What James Hahn told GOLF.com after his first PGA Tour win has always stuck with me, mostly because he doesn’t seem to have any idea what changes took him from mini-tour to millionaire. “Just kind of look at myself in the mirror some days and tell myself that I’m not even supposed to be here,” Hahn said after winning the Northern Trust Open in February 2015. “Come from a small town. Didn’t do well in college. Was never an All-American. Sold shoes for a living for a while. Yeah, and then just one day, the putts started going in and started playing a little better. Won a couple golf tournaments, and now I’m here.”

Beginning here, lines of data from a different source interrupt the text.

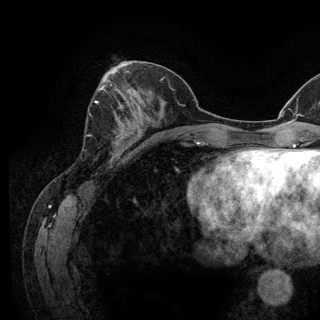
Breast MRI (dynamic contrast-enhanced), one axial slice; position 51 of 128 along the scan axis; cropped to one breast; dynamic contrast-enhanced series, time point 2 of 6 at this slice position (early post-contrast); 3 T; TE 2.8 ms, TR 7.8 ms; 320 × 320 image matrix, field of view 213 × 213 mm. Female patient.
Structures marked on this image (semi-automatically segmented with operator editing):
- enhancing-tissue mask used for the functional tumour volume (all voxels passing the contrast-enhancement thresholds inside the analysis volume; usually the tumour): bounding box <95,101,123,144> (left, top, right, bottom; pixels)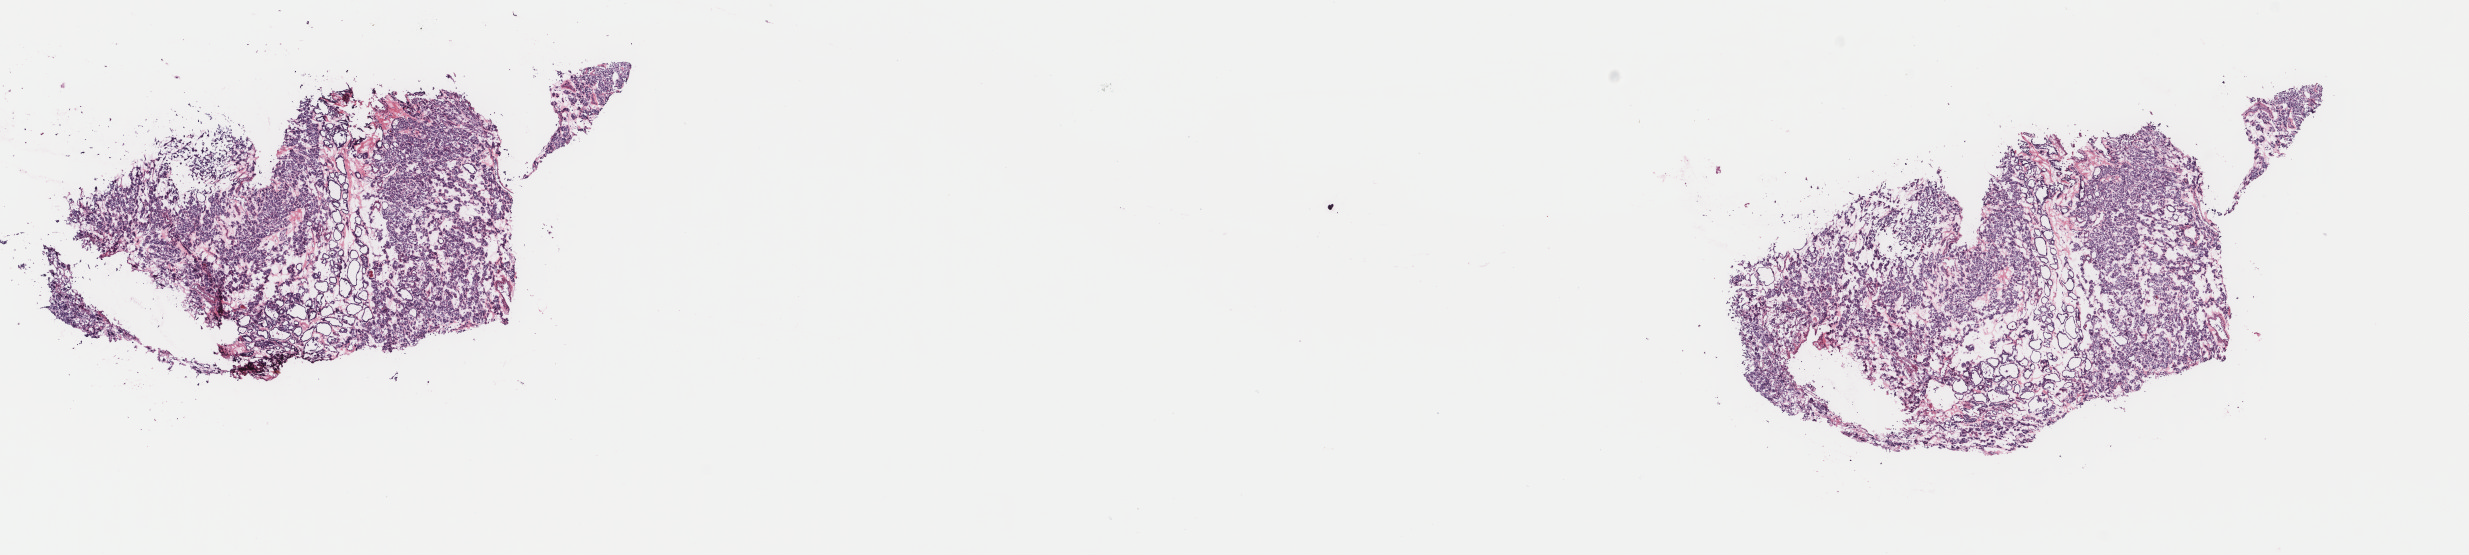
Whole-slide histology image, H&E, a low-resolution overview of the entire scanned area, about 19.6 x 4.4 mm (acquisition: 40x scan). Frozen section from the top of the tissue portion. Primary tumour sample from the thyroid. Male, age 54 years at initial diagnosis.
Diagnosis: Papillary adenocarcinoma, NOS (thyroid gland).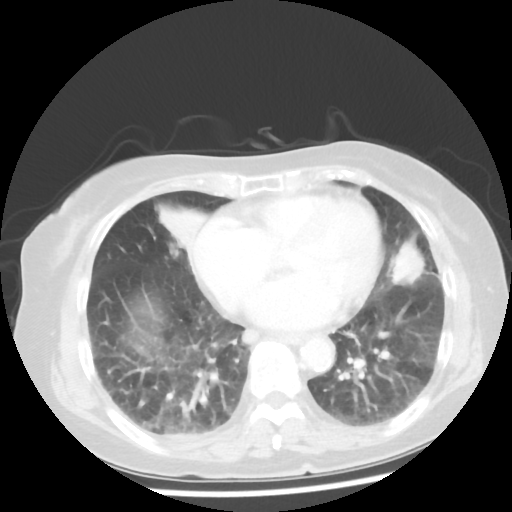
Chest CT, one axial slice; slice 17 of 50 in the series (ordered by position); reconstruction kernel STANDARD; 100 kVp; lung window (W 1500 / L -600 HU); 5 mm slice thickness; 512 × 512 image matrix, field of view 332 × 332 mm. Patient: female, 77 years. Case-level facts recorded for this patient, not image findings: clinical TNM (as recorded): T2 N3 M1a.
Annotated regions visible in this slice (rectangle marked by the reading radiologist):
- lung tumour (recorded histology: adenocarcinoma): bounding box <387,235,433,295> (left, top, right, bottom; pixels)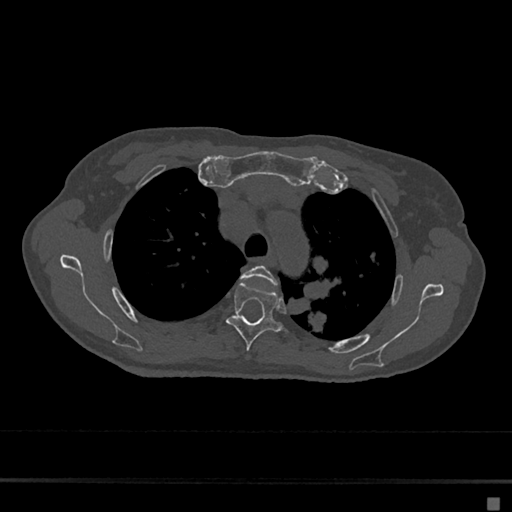
CT including the spine, one axial slice; position 504 of 797 along the scan axis; reconstruction kernel Br40s/3; bone window (W 1800 / L 400 HU); 0.5 mm slice thickness; 512 × 512 image matrix. Patient: female, 68 years. From the clinical record (not read from this slice): primary cancer: renal.
Outlined on this slice (semi-automatic segmentation, software-assisted and operator-edited):
- T3 vertebra: bounding box (x1, y1, x2, y2) in pixels: (241, 265, 277, 285)
- T4 vertebra: (226, 281, 283, 351)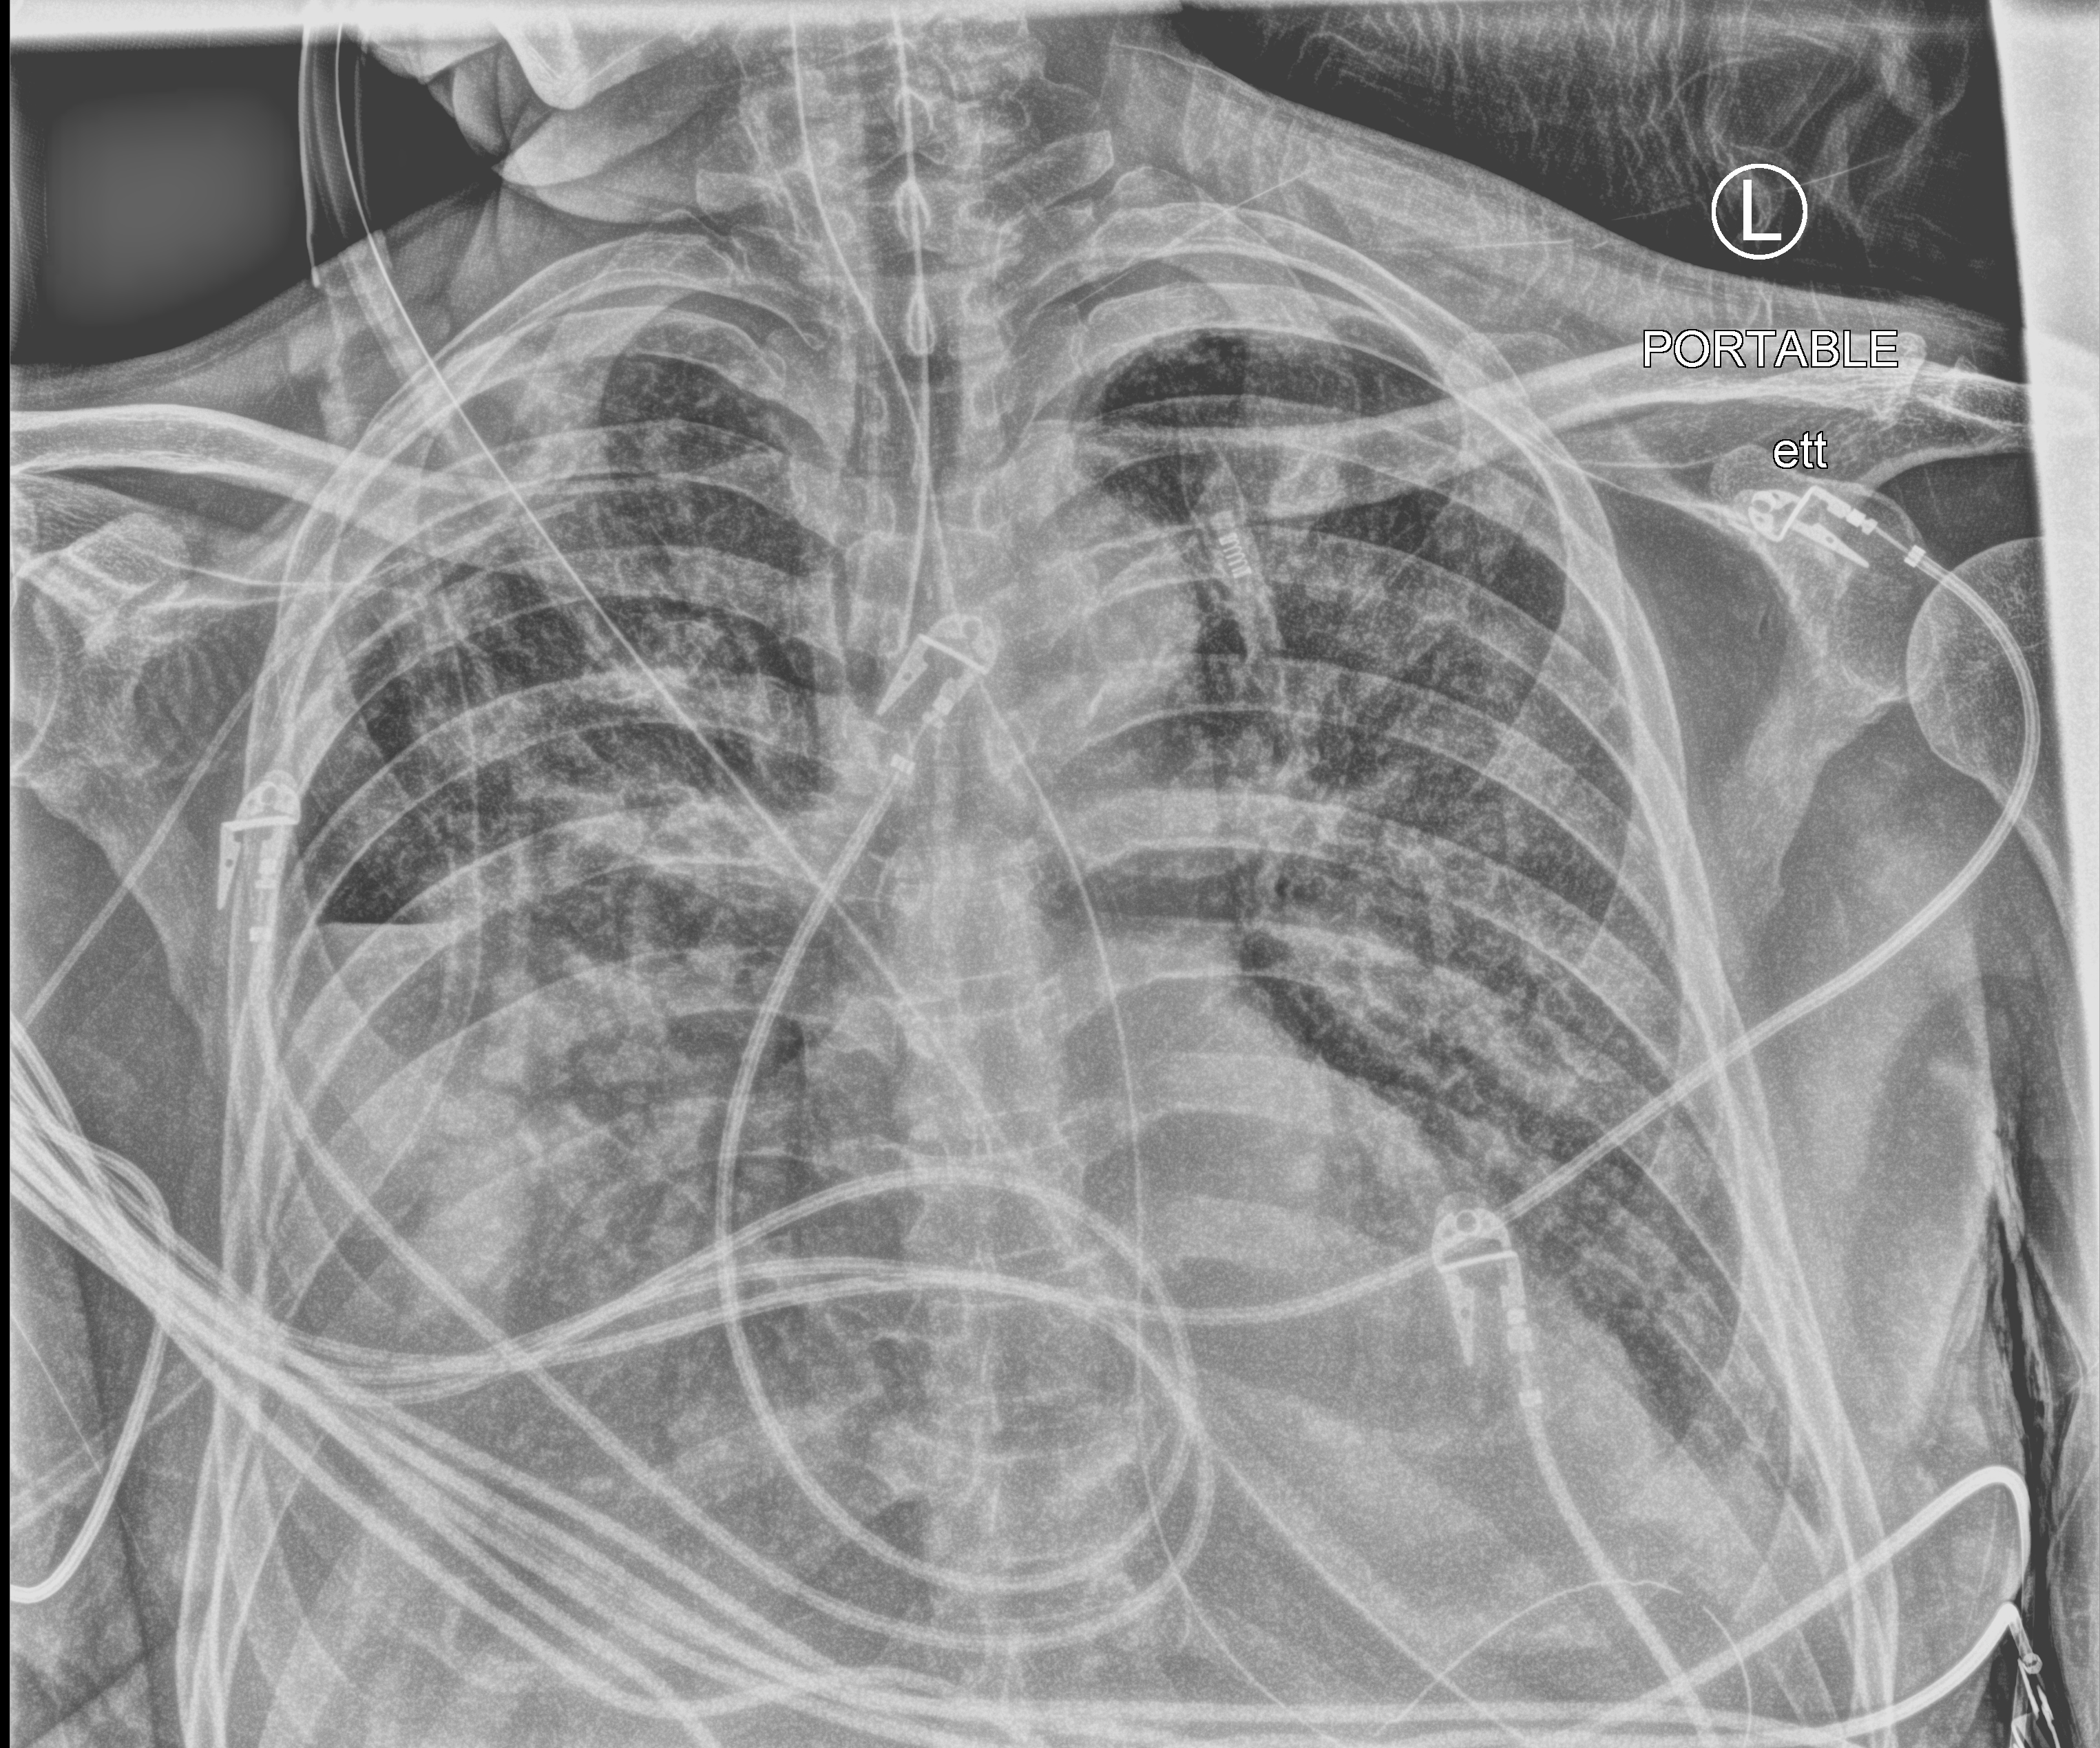
Bedside chest radiograph (computed radiography); anteroposterior (AP) projection. Patient hospitalised with COVID-19; male, aged 60–74 years.
Hospital-stay facts (about this admission, not read from this image; timing relative to this image not recorded): hypertension (admission record): no.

It’s a remarkable story, if affectless in its retelling. And it fills me with the belief that I could be the next James Hahn; in six months or three years or 11 years, something would click where I’d start getting the ball in the hole in slightly fewer strokes, and fame and fortune would follow. The average Tour pro is 35 years old, after all, so 25 is fairly young to be calling it quits. Many millionaire golfers have taken years to grind through the low-level professional ranks, and many more will follow. But it’s far more likely that chasing the dream for the next decade will get me no closer to the Tour, and that I’ll mortgage my future and be left with nothing to show for it but significant debt and bitterness.